I don’t know when or how it started, but I have liked studying other people for as long as I can remember. I think it may have stemmed from the daunting realisation by my middle school self that I have been far too judgemental on both others and myself, and I, inspired by a screenshot of Tumblr post I read on Pinterest, made an effort to start noting one thing I liked about every person I encountered, with the hope that I would one day see myself the same way.
As Nick Carraway famously once said, and very famously contradicted through his own narration, I’m inclined to reserve all judgement.
However, I actually subscibe to this saying, as I will often—almost too often—observe things objectively without ever forming an opinion on said matter. This I think is problematic because it seems these days, everyone has to have an opinion on something, has to be fighting for a cause, or has to be passionate about something—that’s how you get to places in life.

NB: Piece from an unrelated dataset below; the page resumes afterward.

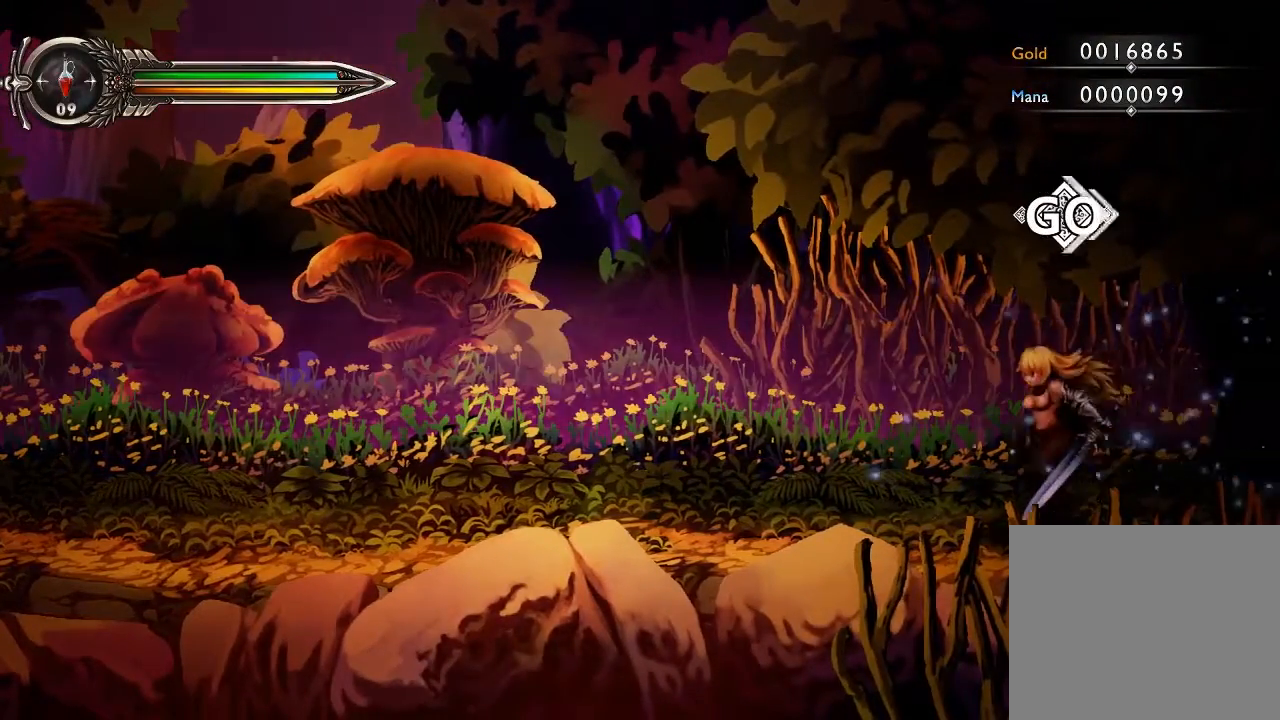
{"dt_ms": 500, "buttons": [], "left_stick": "center", "right_stick": "center", "events": [[133, "left_stick", "center"]]}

But I just don’t care. It’s not that I don’t want to care. I desperately want to, but I just can’t. I don’t know why. I don’t care, and yet I keep a detailed record of minute tidbits about every person I see.
I remember in Kyoto when I was in a laundromat, I caught a glimspe of this older gentleman looking over photos on his phone, presumably ones he took earlier that day—selfies of himself beaming through the phone in front of a backdrop of a lush wall of intertwined cherry blossom trees. I overhead another dad—a Vietnamese man—video calling his children back home. I was reminded of how my own father used to go to Japan on business trips, and, every time without fail, would bring me fridge magnets of Disney princesses he encountered on the way home.
I remember the boy I met in Vung Tau, who would pause for a moment before he ever spoke, as though he was carefully weighing his words, and the way his gentle voice and hesitant laughter made me feel seen and heard.
I remember my Art History professors typing the study guide for our Ancient Egyptian unit in papyrus, and the way their face radiated joy when talking about the prospect of browsing the Art History books in the library.
I remember on the bus back to campus, we drove parallel to a car, and for a split second I saw a little girl sprawled across the backseat, legs in the air, which reminded me of my brother and myself on our winding drives home, with crisps and endless hours of conversation, and that one time I TPed the entire row of backseats in a botched effort to make a swing out of, you guessed it, toilet paper.
At times, I feel like an onlooker, a wallflower, a phenomenon that I have found myself experiencing more and more often as of late. Lately, I have felt more and more like an empty vessel through which the world might be felt though—not an active and participating member of said reality.
And I guess some would say that I don’t care—that I take what I have for granted and I don’t fully feel or grasp the priviledge that I have, just being alive in the first place.
But I would like to counter that. I think that although I need to pay more attention to my own life and register my own thoughts and feelings properly, my preoccupation with others’ lives proves otherwise. I guess in a way, I do care after all.